Öcalan'dan PKK'ya ayar
Öte yandan Vatan yazarı Ruşen Çakır da Öcalan'ın PKK'ya ayar
çektiği görüşünü savunanlarda. Sine-i millet kararında PKK'nın
olduğunu belirten yazar, bugünkü köşesinde Öcalan'ın talimatının
Kandil'i de vurduğunu yazdı.. İşte o yazıdan bir bölüm:
(...)Evet DTP’liler, bir kez daha “Öcalan’a rağmen” hareket
edemediler ve imajları daha fazla yıpranmış oldu. Bu durum, bundan
sonra Barış ve Demokrakrasi Partisi (BDP) çatısı altında siyasete
devam edecek ve muhtemelen Ufuk Uras’ın da katılımıyla TBMM’de
yeniden grup kuracak olan DTP’liler için kötü olmakla birlikte
Türkiye için hayırlıdır. Zira sine-i millet kararı, Anayasa
Mahkemesi’nin kararı kadar yanlış bir karardı; ne DTP’lilere, ne
Kürtlere, ne de bütün Türkiye’ye hiçbir yararı olmayacaktı.
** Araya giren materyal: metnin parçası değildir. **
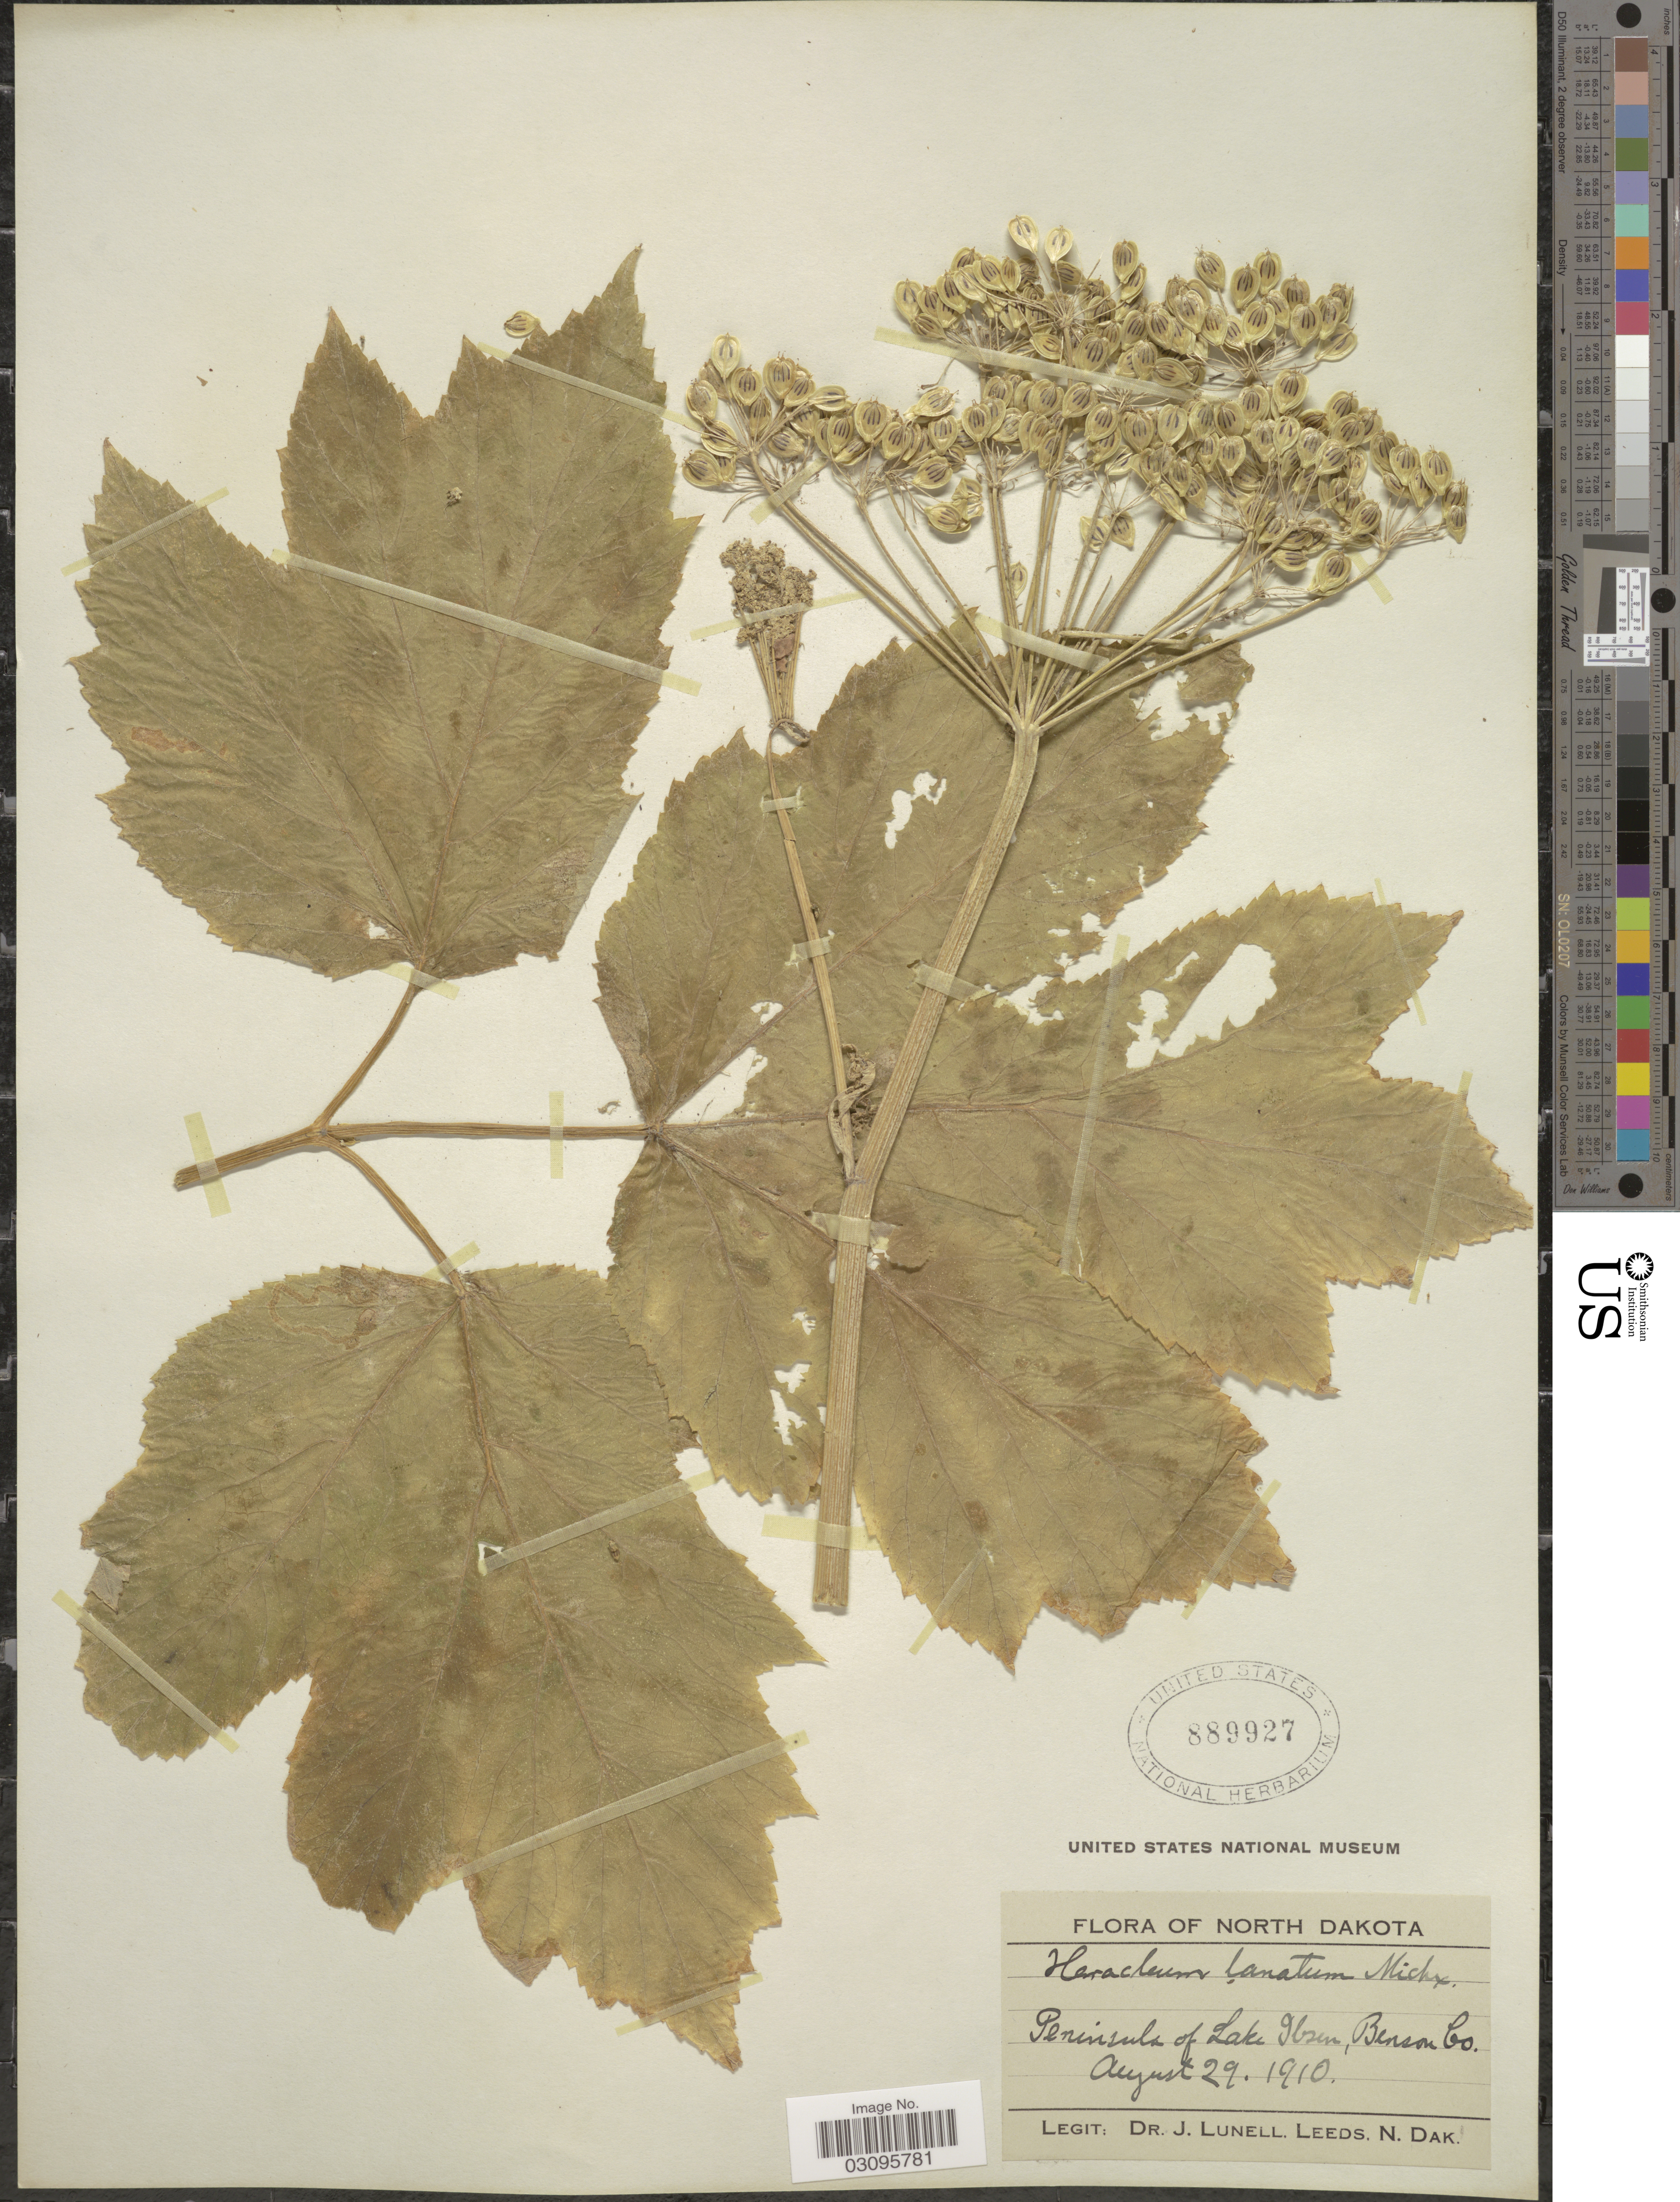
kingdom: Plantae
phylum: Tracheophyta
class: Magnoliopsida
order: Apiales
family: Apiaceae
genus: Heracleum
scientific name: Heracleum lanatum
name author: Michx.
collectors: J. Lunell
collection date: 1910-08-29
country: United States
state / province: North Dakota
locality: Peninsula of Lake Ibsen, Benson Co.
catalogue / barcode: US 889927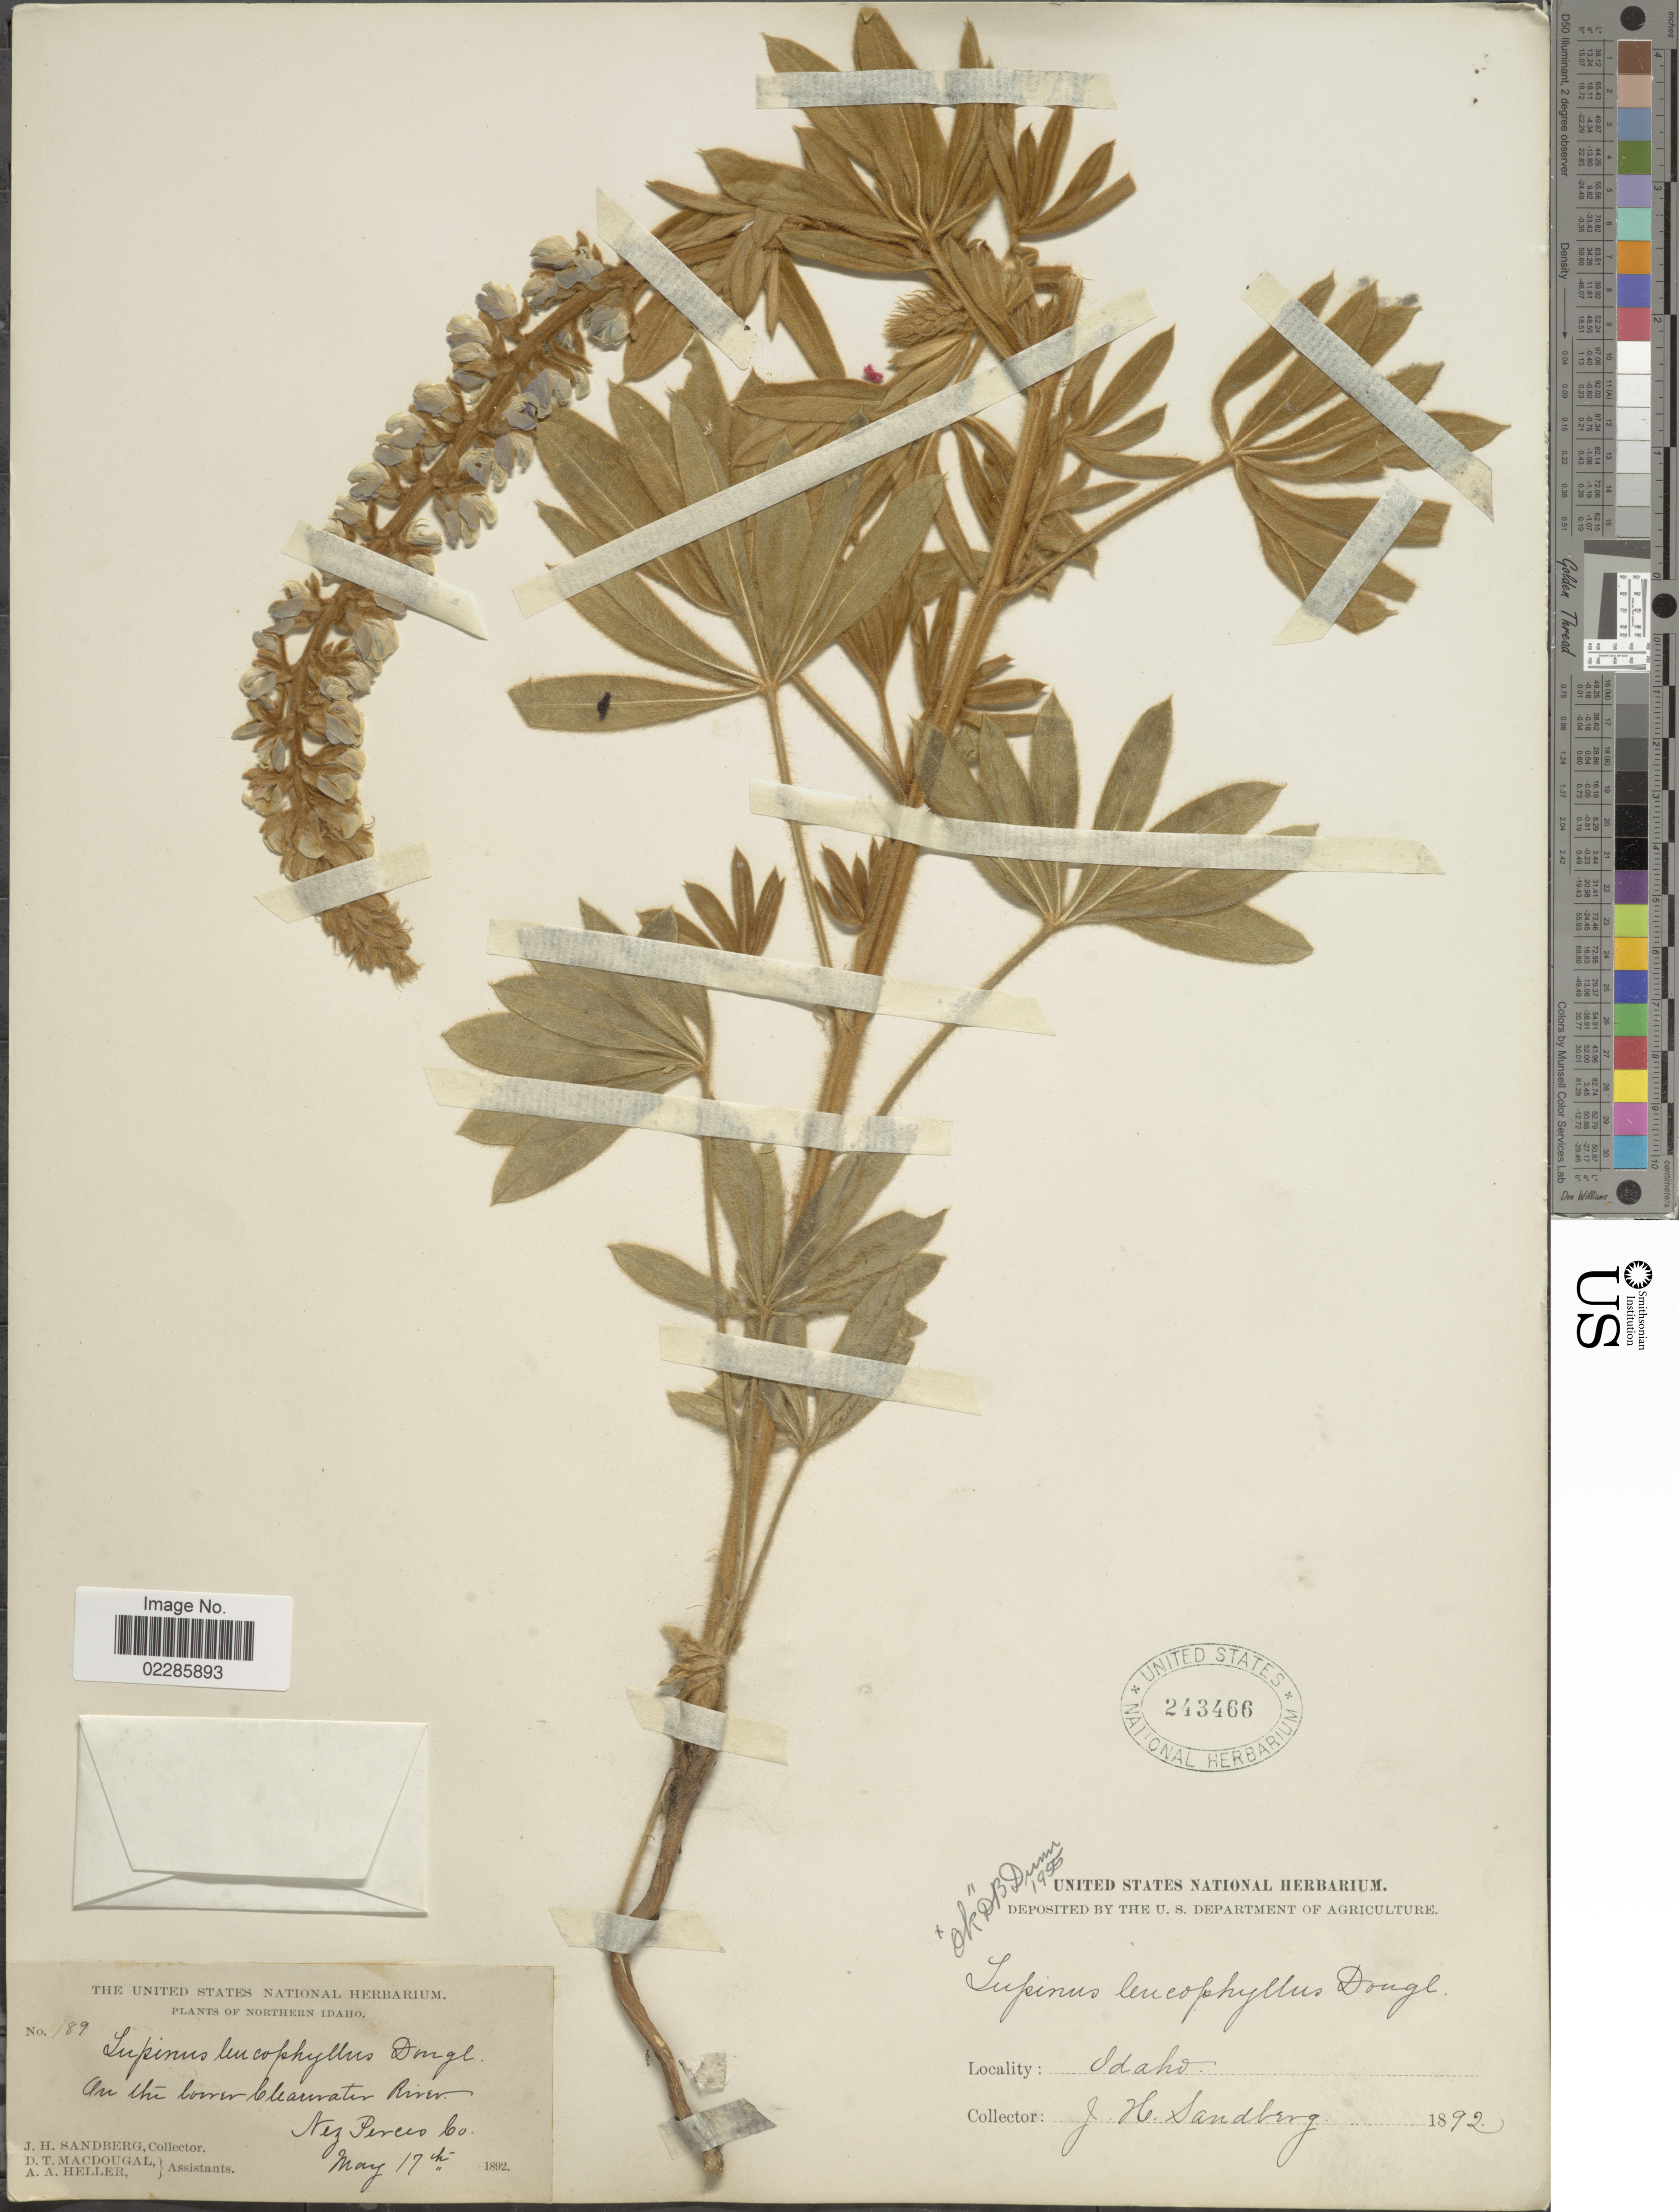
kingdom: Plantae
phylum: Tracheophyta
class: Magnoliopsida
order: Fabales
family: Fabaceae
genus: Lupinus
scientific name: Lupinus leucophyllus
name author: Douglas ex Lindl.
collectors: J. H. Sandberg, D. T. MacDougal & A. A. Heller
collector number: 189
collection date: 1892-05-17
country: United States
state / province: Idaho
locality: Northern Idaho, On the lower Clearwater River, Nez Perces Co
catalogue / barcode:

Sonuçta, acı ama gerçek, DTP’liler Öcalan’ın müdahalesiyle çok
büyük bir yanlıştan dönmüş oldular.
Bu noktada çok önemli bir parantez açmak lazım: PKK’nın fiili
lideri Murat Karayılan son açıklamalarında sine-i millet kararına
açık destek vermişti. Zaten bu kararın şekillenmesinde birinci
derecede
etkili olduğunu bildiğimiz, hafta sonu Diyarbakır’da toplanan
Demokratik Toplum Kongresi’nin, PKK’dan habersiz, hele ona rağmen
böylesine ciddi bir karara varması mümkün değildi. Dolayısıyla şunu
rahatlıkla söyleyebiliriz:
Öcalan karşısında PKK’nın da gücü, etki ve yetkisi bir yere kadar.
Daha da ileri giderek, Öcalan’ın son talimatının sadece istifa
kararı alan milletvekillerine değil, onları bu yolda teşvik ettiği
anlaşılan PKK’nın yönetici kadrosuna da bir “ayar”dır.